A medida segue o princípio da não autoincriminação, previsto na Constituição Federal, especialmente em casos em que há indícios de envolvimento em possíveis crimes.
Parlamentares criticam decisão e falam em “blindagem”
Entre os membros da CPMI do INSS, a decisão do STF gerou forte reação. O presidente da comissão, senador Carlos Viana (Podemos-MG), classificou a medida como um entrave ao trabalho parlamentar.
“Hoje, estamos mais uma vez de mãos amarradas por conta de uma decisão do Supremo Tribunal Federal, que é no mínimo estranha”, declarou. O parlamentar também criticou o que considera uma “blindagem” de Milton Cavalo, mencionando o uso de advogados milionários e apoio político em Brasília.
Operação Sem Desconto atinge sindicato e dirigentes
O Sindnapi, presidido por Cavalo, foi um dos principais alvos da segunda fase da Operação Sem Desconto, deflagrada pela Polícia Federal (PF) em conjunto com a Controladoria-Geral da União (CGU). A ação investiga fraudes bilionárias relacionadas a descontos indevidos nos benefícios de aposentados e pensionistas do INSS.
Nesta quinta-feira, a PF cumpriu 66 mandados de busca e apreensão em sete estados e no Distrito Federal, incluindo a residência de Milton Cavalo, a sede do Sindnapi, o Sindicato dos Metalúrgicos de Osasco e Região (Sindmetal) e a Cooperativa de Crédito dos Aposentados e Pensionistas (Coopernapi) — esta última vinculada diretamente ao sindicato.

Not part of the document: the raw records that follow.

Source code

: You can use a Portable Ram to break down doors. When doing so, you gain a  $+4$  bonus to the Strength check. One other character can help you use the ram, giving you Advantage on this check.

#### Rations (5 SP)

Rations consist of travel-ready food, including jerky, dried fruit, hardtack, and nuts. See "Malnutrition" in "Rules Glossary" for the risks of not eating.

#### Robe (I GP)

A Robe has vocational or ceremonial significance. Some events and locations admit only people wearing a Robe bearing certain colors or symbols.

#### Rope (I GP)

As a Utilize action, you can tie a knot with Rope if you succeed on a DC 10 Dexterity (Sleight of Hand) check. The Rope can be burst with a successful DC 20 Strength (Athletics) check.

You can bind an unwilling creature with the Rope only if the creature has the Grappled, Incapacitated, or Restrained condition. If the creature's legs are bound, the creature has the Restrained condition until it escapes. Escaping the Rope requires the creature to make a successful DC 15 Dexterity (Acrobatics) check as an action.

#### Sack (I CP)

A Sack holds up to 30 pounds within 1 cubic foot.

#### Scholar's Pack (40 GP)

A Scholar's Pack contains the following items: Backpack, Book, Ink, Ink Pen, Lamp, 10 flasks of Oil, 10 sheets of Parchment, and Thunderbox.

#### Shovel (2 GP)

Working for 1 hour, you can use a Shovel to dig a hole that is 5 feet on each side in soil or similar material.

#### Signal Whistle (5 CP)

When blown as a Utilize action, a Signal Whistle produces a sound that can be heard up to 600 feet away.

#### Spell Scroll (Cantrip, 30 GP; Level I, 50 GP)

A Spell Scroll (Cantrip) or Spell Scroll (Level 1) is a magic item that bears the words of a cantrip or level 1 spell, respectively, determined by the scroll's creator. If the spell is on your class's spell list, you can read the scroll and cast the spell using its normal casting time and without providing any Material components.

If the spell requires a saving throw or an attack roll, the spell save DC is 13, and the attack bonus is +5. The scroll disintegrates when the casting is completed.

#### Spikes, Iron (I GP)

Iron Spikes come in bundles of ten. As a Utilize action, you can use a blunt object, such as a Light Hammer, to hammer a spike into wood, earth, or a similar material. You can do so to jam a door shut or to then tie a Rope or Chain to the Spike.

Movimentações suspeitas e indícios de favorecimento
Relatórios de inteligência financeira enviados à CPMI revelam que o Sindnapi movimentou cerca de R$ 1,2 bilhão entre 2019 e 2025, por meio de operações de créditos, débitos e transações em dinheiro vivo realizadas via Coopernapi, que funcionava como uma espécie de agência bancária dentro do próprio sindicato.
Além disso, investigações apontam que o sindicato teria efetuado pagamentos de pelo menos R$ 8,2 milhões a empresas pertencentes a familiares de dirigentes da entidade, levantando suspeitas de favorecimento pessoal e conflito de interesses.
Ligação com Frei Chico e histórico da operação
Embora o Sindnapi tenha ligação com José Ferreira da Silva, o Frei Chico, irmão do presidente Luiz Inácio Lula da Silva, ele não é investigado e não foi convocado para prestar depoimento à CPMI.
A primeira fase da Operação Sem Desconto, deflagrada em abril de 2025, já havia revelado que sindicatos e associações de aposentados realizavam descontos indevidos nos contracheques de beneficiários do INSS, sem qualquer autorização. O prejuízo estimado ultrapassa R$ 6,3 bilhões.
As entidades investigadas ofereciam planos de saúde e serviços jurídicos que, na prática, não possuíam estrutura real para funcionar, segundo os investigadores.
A CPMI do INSS continua colhendo depoimentos e reunindo documentos enquanto a Polícia Federal e a CGU aprofundam apurações sobre estelionato, peculato, corrupção, lavagem de dinheiro e organização criminosa relacionadas ao esquema dos descontos.